When worker_transfers=True (the default), DaskVine tries to treat intermediate results as worker-resident and only brings results back to the manager when needed (targets, checkpoints, etc.). In the DaskVine implementation, tasks that are considered “lazy” for transfer enable temp output so that their results remain on workers.
In practice, you use it like this:
from ndcctools.taskvine.compat.dask_executor import DaskVine
import dask
m = DaskVine(name="my-dask-run")
# Default is worker_transfers=True: intermediates stay on workers.

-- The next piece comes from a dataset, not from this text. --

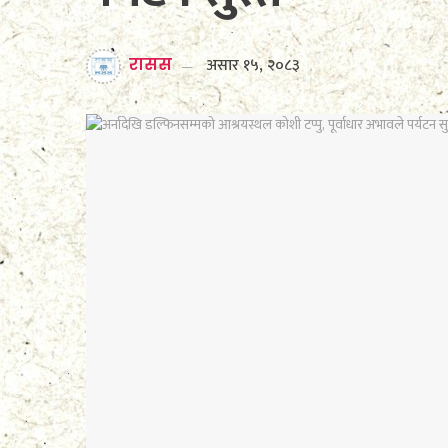
असार १५, २०८३
रासस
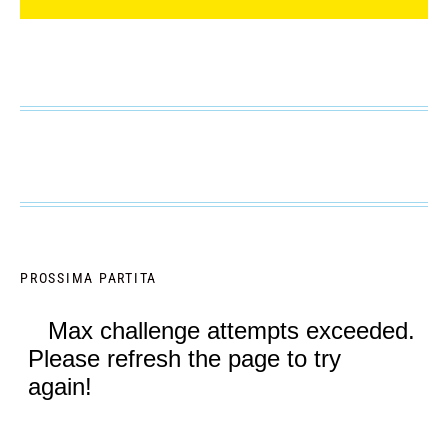
PROSSIMA PARTITA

with dask.config.set(scheduler=m.get):
result = some_dask_collection.compute()
If you want to force intermediates to be brought back to manager (more conservative, often slower at scale), you can set:
with dask.config.set(scheduler=m.get):
result = some_dask_collection.compute(scheduler=m.get, worker_transfers=False)
Practical advice
Temp intermediates help most when your DAG has big intermediate edges and lots of reuse. They help less (or can hurt) when intermediates are tiny, when the cluster network is already saturated, or when worker local disks are very constrained.
There’s an important implication to keep in mind: keeping data on workers trades manager-side throughput for durability. If you’re running on a cluster where worker failure, preemption, or churn is common, then leaving key intermediates only on worker-local disks is risky—losing a worker can mean losing the only copy and forcing recomputation. In those environments, you may prefer to bring important data back to the manager (or checkpoint it to a shared filesystem) so the workflow can survive worker loss without paying the full recompute cost.
This is especially true for expensive intermediates: if a task ran for hours to produce a file, you often want that output to be persisted rather than treated as a temporary cache entry. On the other hand, for large numbers of fine-grained tasks (small outputs, lots of edges) or on clusters with good worker reliability, temp intermediates are usually the right default because they reduce manager-worker traffic and keep the system moving.